# Exercise aim:
Each line below from the "Kontakta oss" line through the "тренировки, оксид азота обязательно в этом" line, those two included, must be restated word for word; the pictures must not be.
-- Dataset entries follows --
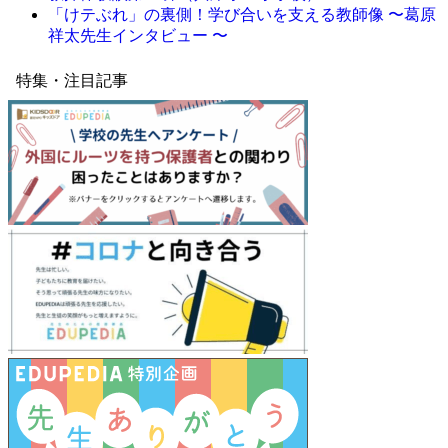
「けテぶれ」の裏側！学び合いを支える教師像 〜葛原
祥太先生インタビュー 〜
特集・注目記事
-- Dataset entries concluded --
-- Dataset entries follows --
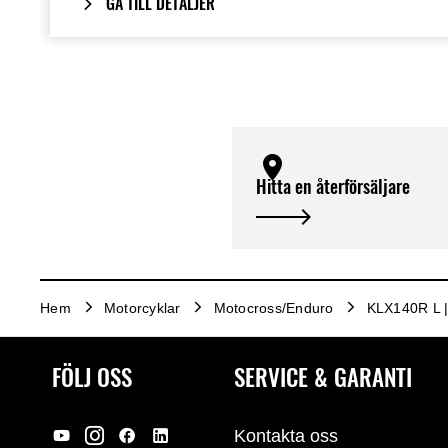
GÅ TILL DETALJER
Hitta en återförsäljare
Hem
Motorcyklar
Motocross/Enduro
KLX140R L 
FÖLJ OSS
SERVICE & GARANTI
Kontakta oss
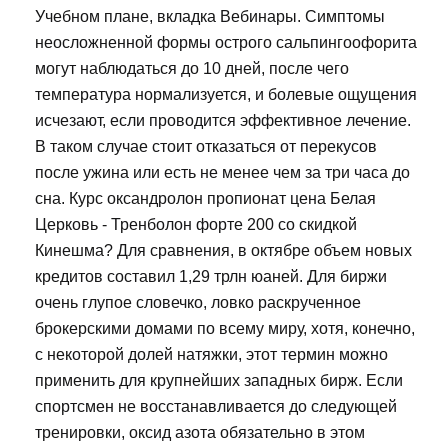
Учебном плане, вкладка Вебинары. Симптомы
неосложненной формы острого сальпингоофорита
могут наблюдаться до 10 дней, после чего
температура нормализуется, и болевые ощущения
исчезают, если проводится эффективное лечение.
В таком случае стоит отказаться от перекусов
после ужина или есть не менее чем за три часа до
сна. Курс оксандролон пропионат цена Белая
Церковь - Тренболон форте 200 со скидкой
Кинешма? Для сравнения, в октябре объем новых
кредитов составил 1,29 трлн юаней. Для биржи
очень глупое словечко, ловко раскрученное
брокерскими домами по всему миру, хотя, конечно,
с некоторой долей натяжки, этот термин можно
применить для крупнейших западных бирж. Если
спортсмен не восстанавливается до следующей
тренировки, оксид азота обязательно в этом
-- Dataset entries concluded --
# Task answer:
Kontakta oss
Учебном плане, вкладка Вебинары. Симптомы
неосложненной формы острого сальпингоофорита
могут наблюдаться до 10 дней, после чего
температура нормализуется, и болевые ощущения
исчезают, если проводится эффективное лечение.
В таком случае стоит отказаться от перекусов
после ужина или есть не менее чем за три часа до
сна. Курс оксандролон пропионат цена Белая
Церковь - Тренболон форте 200 со скидкой
Кинешма? Для сравнения, в октябре объем новых
кредитов составил 1,29 трлн юаней. Для биржи
очень глупое словечко, ловко раскрученное
брокерскими домами по всему миру, хотя, конечно,
с некоторой долей натяжки, этот термин можно
применить для крупнейших западных бирж. Если
спортсмен не восстанавливается до следующей
тренировки, оксид азота обязательно в этом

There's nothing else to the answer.